→ What is expected
Copy out all of the rows below word for word, with no changes.

(Source data)
>> BEGIN

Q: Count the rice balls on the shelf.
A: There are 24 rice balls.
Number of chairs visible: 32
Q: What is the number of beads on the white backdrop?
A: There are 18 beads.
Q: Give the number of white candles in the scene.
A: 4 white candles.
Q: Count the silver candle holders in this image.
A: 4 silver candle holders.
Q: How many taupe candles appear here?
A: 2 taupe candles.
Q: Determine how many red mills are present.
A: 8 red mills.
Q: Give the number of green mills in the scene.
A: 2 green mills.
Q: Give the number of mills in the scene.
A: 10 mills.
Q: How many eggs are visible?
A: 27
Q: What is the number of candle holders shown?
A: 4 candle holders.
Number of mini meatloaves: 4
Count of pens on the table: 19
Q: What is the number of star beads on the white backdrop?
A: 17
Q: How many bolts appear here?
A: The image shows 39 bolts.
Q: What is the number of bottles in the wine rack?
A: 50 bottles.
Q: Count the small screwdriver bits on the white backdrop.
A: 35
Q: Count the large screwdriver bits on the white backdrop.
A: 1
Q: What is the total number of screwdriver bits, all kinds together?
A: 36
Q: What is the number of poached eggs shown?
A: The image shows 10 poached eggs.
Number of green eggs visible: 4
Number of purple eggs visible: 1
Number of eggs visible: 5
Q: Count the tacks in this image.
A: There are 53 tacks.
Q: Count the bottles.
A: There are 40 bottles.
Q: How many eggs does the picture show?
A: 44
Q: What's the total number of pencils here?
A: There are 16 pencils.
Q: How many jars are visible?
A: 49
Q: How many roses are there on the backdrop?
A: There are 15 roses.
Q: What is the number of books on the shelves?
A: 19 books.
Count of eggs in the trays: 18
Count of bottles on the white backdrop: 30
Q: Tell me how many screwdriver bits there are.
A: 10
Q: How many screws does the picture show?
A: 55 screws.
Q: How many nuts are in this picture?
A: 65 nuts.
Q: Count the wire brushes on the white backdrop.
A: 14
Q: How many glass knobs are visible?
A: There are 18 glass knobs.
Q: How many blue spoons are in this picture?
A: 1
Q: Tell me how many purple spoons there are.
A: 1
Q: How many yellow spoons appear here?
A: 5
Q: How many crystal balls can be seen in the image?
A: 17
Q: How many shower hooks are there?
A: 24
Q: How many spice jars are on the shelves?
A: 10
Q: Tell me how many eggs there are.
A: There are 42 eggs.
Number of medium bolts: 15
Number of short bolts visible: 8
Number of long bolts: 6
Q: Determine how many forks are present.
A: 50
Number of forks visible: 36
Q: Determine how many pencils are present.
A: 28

>> END

→ Answer to this problem
Q: Count the rice balls on the shelf.
A: There are 24 rice balls.
Number of chairs visible: 32
Q: What is the number of beads on the white backdrop?
A: There are 18 beads.
Q: Give the number of white candles in the scene.
A: 4 white candles.
Q: Count the silver candle holders in this image.
A: 4 silver candle holders.
Q: How many taupe candles appear here?
A: 2 taupe candles.
Q: Determine how many red mills are present.
A: 8 red mills.
Q: Give the number of green mills in the scene.
A: 2 green mills.
Q: Give the number of mills in the scene.
A: 10 mills.
Q: How many eggs are visible?
A: 27
Q: What is the number of candle holders shown?
A: 4 candle holders.
Number of mini meatloaves: 4
Count of pens on the table: 19
Q: What is the number of star beads on the white backdrop?
A: 17
Q: How many bolts appear here?
A: The image shows 39 bolts.
Q: What is the number of bottles in the wine rack?
A: 50 bottles.
Q: Count the small screwdriver bits on the white backdrop.
A: 35
Q: Count the large screwdriver bits on the white backdrop.
A: 1
Q: What is the total number of screwdriver bits, all kinds together?
A: 36
Q: What is the number of poached eggs shown?
A: The image shows 10 poached eggs.
Number of green eggs visible: 4
Number of purple eggs visible: 1
Number of eggs visible: 5
Q: Count the tacks in this image.
A: There are 53 tacks.
Q: Count the bottles.
A: There are 40 bottles.
Q: How many eggs does the picture show?
A: 44
Q: What's the total number of pencils here?
A: There are 16 pencils.
Q: How many jars are visible?
A: 49
Q: How many roses are there on the backdrop?
A: There are 15 roses.
Q: What is the number of books on the shelves?
A: 19 books.
Count of eggs in the trays: 18
Count of bottles on the white backdrop: 30
Q: Tell me how many screwdriver bits there are.
A: 10
Q: How many screws does the picture show?
A: 55 screws.
Q: How many nuts are in this picture?
A: 65 nuts.
Q: Count the wire brushes on the white backdrop.
A: 14
Q: How many glass knobs are visible?
A: There are 18 glass knobs.
Q: How many blue spoons are in this picture?
A: 1
Q: Tell me how many purple spoons there are.
A: 1
Q: How many yellow spoons appear here?
A: 5
Q: How many crystal balls can be seen in the image?
A: 17
Q: How many shower hooks are there?
A: 24
Q: How many spice jars are on the shelves?
A: 10
Q: Tell me how many eggs there are.
A: There are 42 eggs.
Number of medium bolts: 15
Number of short bolts visible: 8
Number of long bolts: 6
Q: Determine how many forks are present.
A: 50
Number of forks visible: 36
Q: Determine how many pencils are present.
A: 28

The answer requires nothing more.